I spent the whole of yesterday out of the studio. (My gorgeous, perfect-for-me, Julie-infused studio : the one that used to be our dining room : my favourite inside space ever in the whole wide world!)
When I woke up, I simply couldn’t face sitting at my desk, working on the computer. Nor could I fathom creating art.
Leaving the house was not an option.
Gathering up essential supplies (a mass of journals, a portable art kit, some fruit, Carl Jung’s The Red Book: A Reader’s Edition) I made myself a nest in the den. The plan was to experience some letting go.
I pictured myself napping, perhaps a wee bit of cut and pasting, some dipping in and out of The Red Book and capturing notes in the relevant journal.
I didn’t do much of any of those, except perhaps the journaling part. Alongside the journaling, I found myself filling up rather than letting go.
It all started with an idea to watch a 1998 Joni Mitchell concert I’d recorded from Sky Arts. She is one of my creative heroes and I love her music. After going to a tribute concert a couple of weeks ago, I wanted to see the real thing. The idea of being snuggled down in this space, with Joni wafting over me seemed comforting, reassuring – and a wee bit inspirational.
And that’s where the filling up (not letting go) started to creep in.
Joni turned seventy years of age this year, and I wondered if she’d marked it with any new footage. Inspired by the concert, I was curious to catch up with her in the here and now. So I found this CBC in-depth interview with her on the You Tubes. It’s really long. Someone kindly posted it in three sessions to make it a wee bit easier to watch…
Joni Mitchell Interview Q Part One
Joni Mitchell Interview Q Part Two
Joni Mitchell Interview Q Part Three
Joni is uncompromising even as she turns seventy. She thinks of herself a painter first and foremost. She is a true artist who is not concerned about making us like her. She no longer sings, but still writes some. About her music,
“The trick is, if you listen to that music and you see me, you’re not getting anything out of it. If you listen to that music and see yourself, it’ll probably make you cry and you’ll learn something about yourself. And now, you’re getting something out of it, you know?”
Have you ever cried to Joni’s music? I wondered how often I had.
Her art is amazing – oh, how I wish I could begin to paint as well as she. She surrounds herself with her own art on the walls and hated the rigidity and conformity she experienced in art school.
She hates being pigeon-holed,
“I am fluid… Everything I am, I am not.”
I am so going to use that quote ALL the time!

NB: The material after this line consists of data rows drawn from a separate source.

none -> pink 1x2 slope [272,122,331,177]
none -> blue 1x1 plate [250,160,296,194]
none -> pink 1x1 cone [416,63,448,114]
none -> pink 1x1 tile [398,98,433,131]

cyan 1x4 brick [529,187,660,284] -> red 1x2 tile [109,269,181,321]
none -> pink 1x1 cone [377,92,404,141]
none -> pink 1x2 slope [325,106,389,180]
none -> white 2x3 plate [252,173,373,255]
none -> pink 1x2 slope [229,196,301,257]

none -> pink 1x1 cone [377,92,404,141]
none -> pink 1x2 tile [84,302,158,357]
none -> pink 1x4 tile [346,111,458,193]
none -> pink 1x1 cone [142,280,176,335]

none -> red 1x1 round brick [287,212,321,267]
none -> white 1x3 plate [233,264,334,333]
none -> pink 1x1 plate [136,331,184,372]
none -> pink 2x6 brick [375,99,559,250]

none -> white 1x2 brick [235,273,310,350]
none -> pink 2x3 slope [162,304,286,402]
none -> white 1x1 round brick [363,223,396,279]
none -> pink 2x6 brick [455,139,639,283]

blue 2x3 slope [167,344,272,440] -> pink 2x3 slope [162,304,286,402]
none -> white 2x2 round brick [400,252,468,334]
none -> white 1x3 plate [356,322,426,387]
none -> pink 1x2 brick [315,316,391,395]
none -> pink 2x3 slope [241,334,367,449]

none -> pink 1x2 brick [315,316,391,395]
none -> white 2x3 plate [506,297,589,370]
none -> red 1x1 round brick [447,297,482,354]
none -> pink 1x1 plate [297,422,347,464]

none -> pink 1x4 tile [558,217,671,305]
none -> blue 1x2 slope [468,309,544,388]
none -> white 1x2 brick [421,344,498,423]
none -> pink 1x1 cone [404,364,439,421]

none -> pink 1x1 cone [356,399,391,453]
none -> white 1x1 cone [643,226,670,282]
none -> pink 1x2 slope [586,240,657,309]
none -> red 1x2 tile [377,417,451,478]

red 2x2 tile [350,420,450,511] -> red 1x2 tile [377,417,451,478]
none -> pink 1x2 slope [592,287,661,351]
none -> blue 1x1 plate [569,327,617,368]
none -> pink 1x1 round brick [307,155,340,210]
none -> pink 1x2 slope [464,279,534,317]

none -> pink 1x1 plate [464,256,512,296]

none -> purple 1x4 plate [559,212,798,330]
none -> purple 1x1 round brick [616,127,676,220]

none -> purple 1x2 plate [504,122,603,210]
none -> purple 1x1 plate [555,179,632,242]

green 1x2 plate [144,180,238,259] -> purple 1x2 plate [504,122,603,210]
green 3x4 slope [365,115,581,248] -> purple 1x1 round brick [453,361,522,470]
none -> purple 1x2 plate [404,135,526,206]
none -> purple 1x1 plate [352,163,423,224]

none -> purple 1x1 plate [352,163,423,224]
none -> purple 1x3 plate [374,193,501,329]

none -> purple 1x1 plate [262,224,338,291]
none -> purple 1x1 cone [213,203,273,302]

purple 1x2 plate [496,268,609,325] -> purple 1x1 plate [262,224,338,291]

Although I hadn’t planned it, my day with Joni was pretty awesome. It isn’t just blind admiration. She doesn’t make herself easy to like (I like her, though – I’d invite her to dinner.) She inspired me, absolutely. Inspired me to let go of any need I have to be liked. Inspired me to let go of my own narrow definitions and expectations. Inspired me to be more, through letting go.
Thank you, Joni for filling me up with your inspiration, helping me to let go … (and my eternal gratitude to you for singing your poetry to me for the last thirty years.)